TASK STATEMENT >> Below are entries; output exactly the lines from the one with "90 154 1736" to the one with "199 271 1738", both included, and nothing else.

EXERCISE DATA >>
# # # #
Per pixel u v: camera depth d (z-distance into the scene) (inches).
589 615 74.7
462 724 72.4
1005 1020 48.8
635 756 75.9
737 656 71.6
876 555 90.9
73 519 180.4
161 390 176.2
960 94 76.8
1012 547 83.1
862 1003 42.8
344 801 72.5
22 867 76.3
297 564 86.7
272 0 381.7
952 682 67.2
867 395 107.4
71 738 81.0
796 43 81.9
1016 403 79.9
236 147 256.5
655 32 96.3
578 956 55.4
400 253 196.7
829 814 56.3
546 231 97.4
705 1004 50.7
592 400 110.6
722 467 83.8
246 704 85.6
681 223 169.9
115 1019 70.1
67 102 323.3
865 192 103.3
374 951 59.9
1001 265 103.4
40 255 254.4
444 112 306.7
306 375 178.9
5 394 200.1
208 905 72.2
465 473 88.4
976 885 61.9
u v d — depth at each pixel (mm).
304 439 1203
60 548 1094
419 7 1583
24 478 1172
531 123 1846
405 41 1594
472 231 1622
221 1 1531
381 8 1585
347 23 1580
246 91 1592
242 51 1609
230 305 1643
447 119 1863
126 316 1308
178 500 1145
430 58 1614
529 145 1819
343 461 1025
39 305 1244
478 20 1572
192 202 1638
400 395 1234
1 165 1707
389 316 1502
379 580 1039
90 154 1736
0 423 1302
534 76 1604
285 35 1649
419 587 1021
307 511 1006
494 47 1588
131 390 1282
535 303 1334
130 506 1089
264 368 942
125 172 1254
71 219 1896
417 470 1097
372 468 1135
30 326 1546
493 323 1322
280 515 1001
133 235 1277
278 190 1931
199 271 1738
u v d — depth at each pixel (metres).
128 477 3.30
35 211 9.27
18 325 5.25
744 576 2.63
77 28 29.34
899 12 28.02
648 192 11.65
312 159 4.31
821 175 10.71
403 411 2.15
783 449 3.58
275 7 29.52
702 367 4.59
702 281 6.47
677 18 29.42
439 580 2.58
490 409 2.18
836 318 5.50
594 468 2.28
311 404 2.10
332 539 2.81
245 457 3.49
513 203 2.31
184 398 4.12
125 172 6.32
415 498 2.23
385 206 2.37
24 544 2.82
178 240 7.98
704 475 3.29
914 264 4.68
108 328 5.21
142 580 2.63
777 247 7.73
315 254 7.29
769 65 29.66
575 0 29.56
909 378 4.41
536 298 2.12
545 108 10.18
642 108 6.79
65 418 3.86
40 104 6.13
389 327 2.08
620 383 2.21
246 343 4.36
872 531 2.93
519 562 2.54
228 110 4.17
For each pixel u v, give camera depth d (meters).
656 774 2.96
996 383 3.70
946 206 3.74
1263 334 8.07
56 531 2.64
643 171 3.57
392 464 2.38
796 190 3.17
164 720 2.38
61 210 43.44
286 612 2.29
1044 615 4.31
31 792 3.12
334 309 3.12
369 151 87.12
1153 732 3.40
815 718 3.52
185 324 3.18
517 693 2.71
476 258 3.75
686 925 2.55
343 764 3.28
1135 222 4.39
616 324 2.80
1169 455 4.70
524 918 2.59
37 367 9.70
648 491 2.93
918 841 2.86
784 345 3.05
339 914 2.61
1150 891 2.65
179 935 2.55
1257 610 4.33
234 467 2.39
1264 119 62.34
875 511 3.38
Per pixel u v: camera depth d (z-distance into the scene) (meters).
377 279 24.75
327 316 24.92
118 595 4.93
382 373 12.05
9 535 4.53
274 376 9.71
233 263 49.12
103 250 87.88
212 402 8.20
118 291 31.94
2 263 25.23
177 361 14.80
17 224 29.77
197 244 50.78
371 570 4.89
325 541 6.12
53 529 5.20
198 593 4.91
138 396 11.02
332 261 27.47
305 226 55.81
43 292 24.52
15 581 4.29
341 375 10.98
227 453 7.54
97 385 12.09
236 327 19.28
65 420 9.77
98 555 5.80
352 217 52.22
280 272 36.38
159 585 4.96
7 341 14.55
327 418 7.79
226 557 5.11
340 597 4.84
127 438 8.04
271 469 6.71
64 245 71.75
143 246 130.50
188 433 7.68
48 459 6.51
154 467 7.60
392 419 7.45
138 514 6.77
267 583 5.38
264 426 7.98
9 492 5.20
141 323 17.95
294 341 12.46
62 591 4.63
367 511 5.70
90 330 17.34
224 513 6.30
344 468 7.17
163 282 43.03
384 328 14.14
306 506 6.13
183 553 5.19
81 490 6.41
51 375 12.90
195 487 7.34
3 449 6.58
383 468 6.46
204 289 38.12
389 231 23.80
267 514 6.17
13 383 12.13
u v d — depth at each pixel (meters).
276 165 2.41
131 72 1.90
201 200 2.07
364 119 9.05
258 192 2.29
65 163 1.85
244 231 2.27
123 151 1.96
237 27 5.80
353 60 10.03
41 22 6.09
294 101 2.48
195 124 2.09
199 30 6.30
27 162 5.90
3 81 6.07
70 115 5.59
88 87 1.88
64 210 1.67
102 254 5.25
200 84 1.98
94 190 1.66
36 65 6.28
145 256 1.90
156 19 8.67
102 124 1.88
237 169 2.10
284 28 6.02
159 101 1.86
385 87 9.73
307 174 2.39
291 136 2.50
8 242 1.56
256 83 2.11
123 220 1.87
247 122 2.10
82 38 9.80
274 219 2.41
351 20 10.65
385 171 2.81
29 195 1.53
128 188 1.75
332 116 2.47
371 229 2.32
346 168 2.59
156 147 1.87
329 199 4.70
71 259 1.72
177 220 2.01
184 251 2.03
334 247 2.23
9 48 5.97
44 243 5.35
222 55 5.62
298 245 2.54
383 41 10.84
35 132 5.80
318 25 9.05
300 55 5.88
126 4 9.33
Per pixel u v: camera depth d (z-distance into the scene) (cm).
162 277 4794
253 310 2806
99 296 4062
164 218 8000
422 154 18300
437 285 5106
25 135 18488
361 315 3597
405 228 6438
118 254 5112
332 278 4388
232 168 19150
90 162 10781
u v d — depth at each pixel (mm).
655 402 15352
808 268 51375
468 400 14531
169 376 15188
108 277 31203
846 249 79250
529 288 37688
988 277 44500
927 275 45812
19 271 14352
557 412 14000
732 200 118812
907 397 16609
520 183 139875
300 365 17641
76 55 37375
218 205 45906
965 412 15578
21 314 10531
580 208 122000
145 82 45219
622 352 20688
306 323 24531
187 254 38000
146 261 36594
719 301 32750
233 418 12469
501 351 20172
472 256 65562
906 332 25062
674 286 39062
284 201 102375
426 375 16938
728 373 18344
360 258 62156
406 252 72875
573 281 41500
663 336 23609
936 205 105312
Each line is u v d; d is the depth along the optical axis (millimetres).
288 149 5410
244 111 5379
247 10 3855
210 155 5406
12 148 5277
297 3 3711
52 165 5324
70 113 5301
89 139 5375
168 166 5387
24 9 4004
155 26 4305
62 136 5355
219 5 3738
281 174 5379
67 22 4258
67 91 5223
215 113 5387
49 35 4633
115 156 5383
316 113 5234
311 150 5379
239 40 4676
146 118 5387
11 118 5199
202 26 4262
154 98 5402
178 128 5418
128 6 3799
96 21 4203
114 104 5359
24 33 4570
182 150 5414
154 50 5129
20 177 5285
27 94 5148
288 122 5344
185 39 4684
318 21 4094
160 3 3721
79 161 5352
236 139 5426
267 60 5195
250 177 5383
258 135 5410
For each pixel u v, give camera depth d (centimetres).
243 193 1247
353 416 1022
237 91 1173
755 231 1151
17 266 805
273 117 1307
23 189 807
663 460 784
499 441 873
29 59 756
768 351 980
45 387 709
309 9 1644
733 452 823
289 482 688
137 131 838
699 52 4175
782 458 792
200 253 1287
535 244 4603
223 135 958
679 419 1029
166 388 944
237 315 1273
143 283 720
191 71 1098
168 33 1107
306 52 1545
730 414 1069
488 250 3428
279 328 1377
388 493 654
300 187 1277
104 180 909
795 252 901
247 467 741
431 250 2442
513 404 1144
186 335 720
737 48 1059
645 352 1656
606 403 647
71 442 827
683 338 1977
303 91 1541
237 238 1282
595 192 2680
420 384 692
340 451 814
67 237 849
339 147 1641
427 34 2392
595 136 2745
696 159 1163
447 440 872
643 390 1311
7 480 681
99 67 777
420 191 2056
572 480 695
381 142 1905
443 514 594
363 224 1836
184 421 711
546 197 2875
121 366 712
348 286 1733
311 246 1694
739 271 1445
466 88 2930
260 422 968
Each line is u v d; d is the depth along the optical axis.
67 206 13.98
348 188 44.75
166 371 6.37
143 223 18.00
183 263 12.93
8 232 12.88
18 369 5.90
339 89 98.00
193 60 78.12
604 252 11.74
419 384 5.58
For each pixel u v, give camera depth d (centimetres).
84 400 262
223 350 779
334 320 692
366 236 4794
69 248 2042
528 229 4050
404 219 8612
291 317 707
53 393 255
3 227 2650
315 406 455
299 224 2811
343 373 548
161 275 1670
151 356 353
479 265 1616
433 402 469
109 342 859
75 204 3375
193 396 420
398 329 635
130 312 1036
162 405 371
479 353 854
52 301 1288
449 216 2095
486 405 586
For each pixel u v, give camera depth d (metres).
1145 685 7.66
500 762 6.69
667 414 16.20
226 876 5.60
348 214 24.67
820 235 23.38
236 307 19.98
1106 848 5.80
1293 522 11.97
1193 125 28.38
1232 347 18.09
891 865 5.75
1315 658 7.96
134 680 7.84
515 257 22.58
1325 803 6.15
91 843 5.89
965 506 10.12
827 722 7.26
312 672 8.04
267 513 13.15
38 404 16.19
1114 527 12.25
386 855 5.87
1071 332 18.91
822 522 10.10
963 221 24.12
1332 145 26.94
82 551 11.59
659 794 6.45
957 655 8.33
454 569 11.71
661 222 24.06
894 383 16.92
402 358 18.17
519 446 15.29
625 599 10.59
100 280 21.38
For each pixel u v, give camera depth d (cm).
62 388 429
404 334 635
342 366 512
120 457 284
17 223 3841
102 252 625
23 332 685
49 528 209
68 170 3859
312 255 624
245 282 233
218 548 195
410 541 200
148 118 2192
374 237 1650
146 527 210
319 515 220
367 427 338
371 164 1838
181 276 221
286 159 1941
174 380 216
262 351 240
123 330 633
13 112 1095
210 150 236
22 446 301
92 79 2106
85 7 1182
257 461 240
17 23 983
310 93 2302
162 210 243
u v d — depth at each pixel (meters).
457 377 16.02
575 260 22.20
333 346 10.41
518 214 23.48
# # # #
ANSWER >>
90 154 1736
0 423 1302
534 76 1604
285 35 1649
419 587 1021
307 511 1006
494 47 1588
131 390 1282
535 303 1334
130 506 1089
264 368 942
125 172 1254
71 219 1896
417 470 1097
372 468 1135
30 326 1546
493 323 1322
280 515 1001
133 235 1277
278 190 1931
199 271 1738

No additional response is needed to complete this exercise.